Inactive relationships in a Power BI model have probably been encountered by everyone who has set their first steps in Power BI. As there can only be one active path between two tables in a model, just linking everything that looks related (like most beginners in Power BI do) results in ‘dotted lines’ rather sooner than later. Obviously, proper data modeling needs to be done, moving from inactive relationships created ‘by accident’ to ones that are designed for specific purposes.
A typical use of inactive relationships is to link facts to different dates. This way, a sales transaction can be reported on e.g. order date to analyze revenues, or on payment date to analyze payments and cash flow:
An inactive relationship can be activated within the scope of a DAX calculation using the USERELATIONSHIP DAX function in combination with CALCULATE:
USERELATIONSHIP activates the inactive relationship, effectively inactivating other relationships.
All this is perfectly fine to do in a Power BI model. There are, however, some things to consider when adding security to a model. Using inactive relationships in combination with row-level security can lead to errors that can be somewhat unexpected, but that do make sense when you think about it.
Let’s consider the model diagram below.
The facts in this model record hours worked by employees of a company. As it goes, most of the hours worked are spent on projects, which could be projects that are paid for by customers or projects that are otherwise considered to be productive; these are called direct hours. But employees also spend time on non-project related work, like internal meetings; or are on sick leave. These are called indirect hours.

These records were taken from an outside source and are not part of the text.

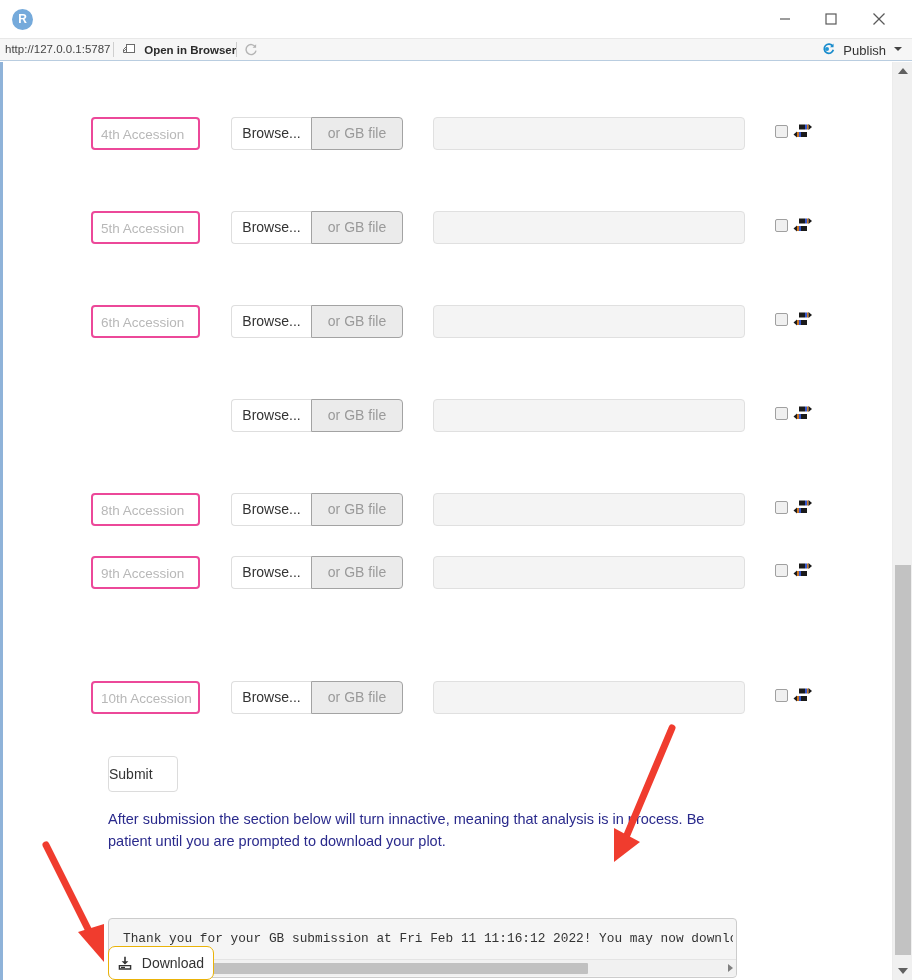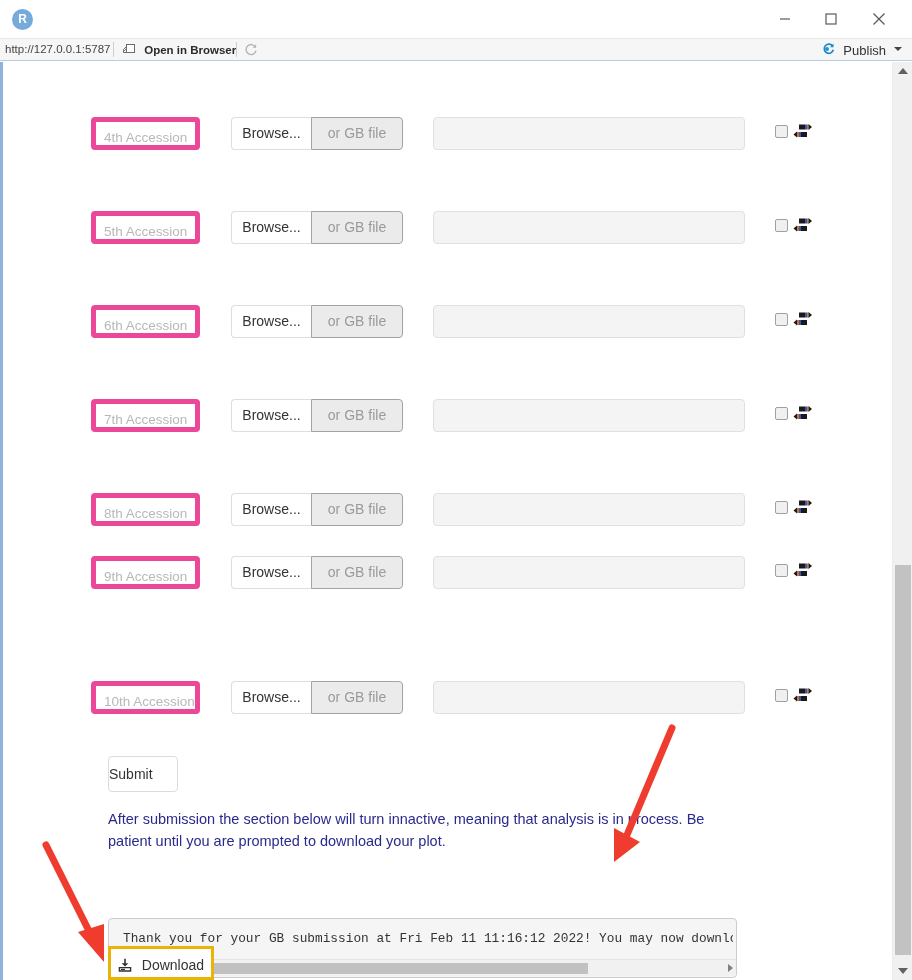--- a/index.html
+++ b/index.html
@@ -165,7 +165,7 @@
     width: 109px;
     height: 33px;
     box-sizing: border-box;
-    border: 5px solid #ec4899;
+    border: 2px solid #ec4899;
     border-radius: 4px;
     background: #ffffff;
     color: #b8b8b8;

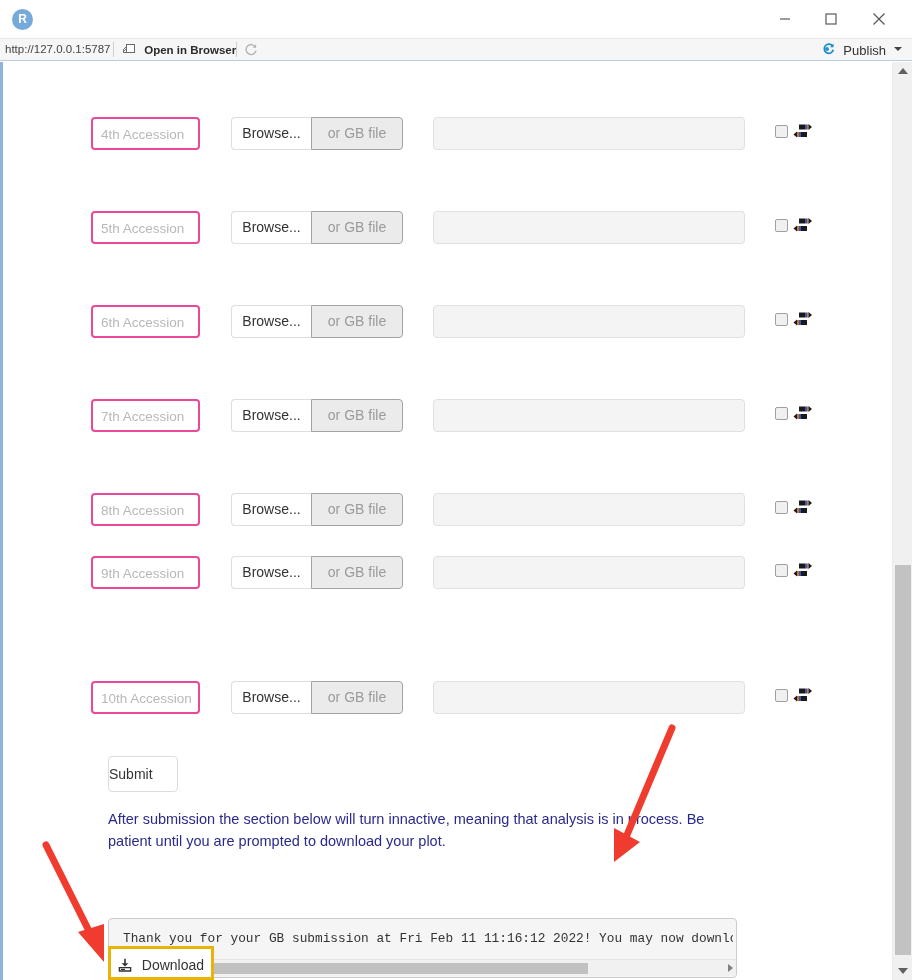--- a/index.html
+++ b/index.html
@@ -487,7 +487,6 @@
               </svg></div>
           </div>
           <div class="row" style="top: 337px;">
-            <div class="acc-input">7th Accession</div>
             <div class="file-group">
               <div class="btn-browse">Browse...</div>
               <div class="file-placeholder">or GB file</div>

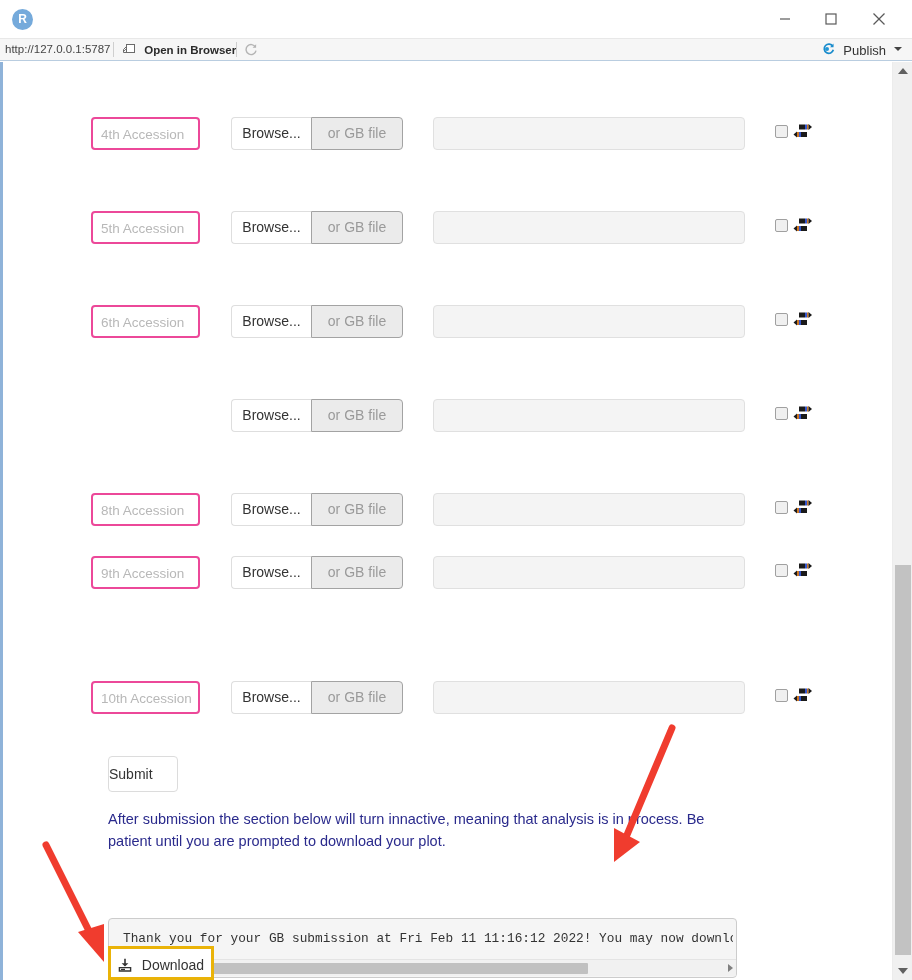--- a/index.html
+++ b/index.html
@@ -319,8 +319,8 @@
     left: 105px; top: 884px;
     width: 106px; height: 34px;
     box-sizing: border-box;
-    border: 3px solid #eab308;
-    border-radius: 0;
+    border: 1px solid #eab308;
+    border-radius: 7px;
     background: #ffffff;
     color: #333333;
     font-size: 14px;

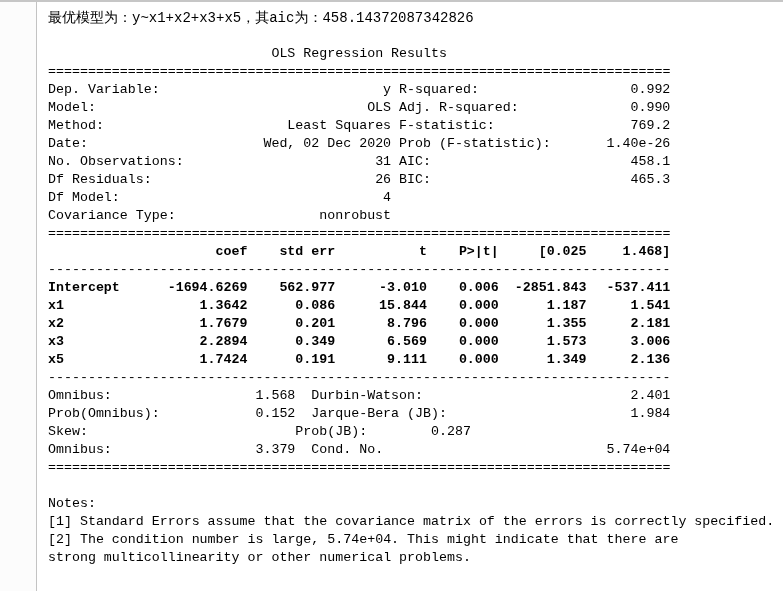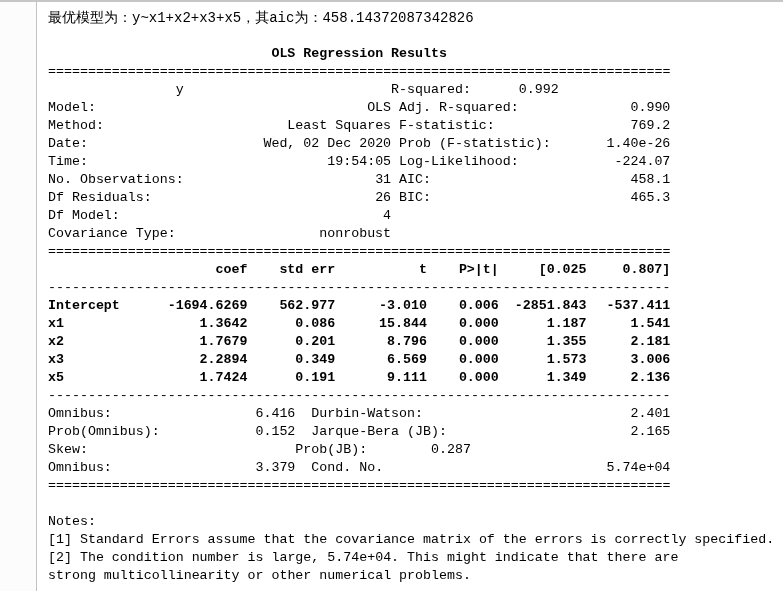--- a/index.html
+++ b/index.html
@@ -29,7 +29,7 @@
   .blank { height: 18px; }
   .header-line { font-size: 14px; }
   .report { width: 78ch; }
-  .title { text-align: center; width: 78ch; font-weight: bold; }
+  .title { text-align: center; width: 78ch; }
   .rule { width: 78ch; overflow: hidden; white-space: pre; }
   .sumrow {
     display: grid;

Projects have project managers, and we want to be able to retrieve information on total hours spent on projects but also aggregated by project manager. So, selecting Anna, for example, we could calculate the amount of time spent on the projects managed by Anna, or the indirect hours for Anna herself. The DAX calculations to do this, are rather straightforward with USERELATIONSHIP:
Now, let’s add security to this model. After all, it makes sense that Anna can see her own indirect hours and hours spent on her projects, but not necessarily indirect hours of people working on her projects. For testing, we can add a simple DAX security expression implementing static security for Anna alone, restricting access to the Employee table to only Anna’s row:
Row-level security can be set without issues in this model. However, only when activating the inactive relationship by using the Hours (Indirect) measure in a report, an error is raised:
What happened? The error message states that we have now two active paths between two tables. Apparently, while USERELATIONSHIP normally inactivates an existing, active relationship, setting row-level security causes the active relationship to not become inactive.
While this may sound odd at first, it makes perfect sense. Or, let’s make this very clear: this is exactly what you want! Being able to effectively disable a security filter by changing the cross-filter behavior of relationships would render security useless. Even more so when you realize that users of a Power BI model can add new measures in a report without having to edit the model itself.
Anyway, the conclusion here is to be very careful when using inactive relationships in combination with row-level security. But what is the right way to do this? There are two options I can think of.
The first is to implement RLS not on the Employee filter table, but on the fHours fact table. This requires a slightly more complex DAX security filter on fHours; additionally, it does not secure the Employee table, nor the Project table.
The second option, and probably the better one, is to split the fHours fact table in two: one for direct hours and one for indirect hours. This eliminates the need for an inactive relationship and allows for applying custom security logic to both tables.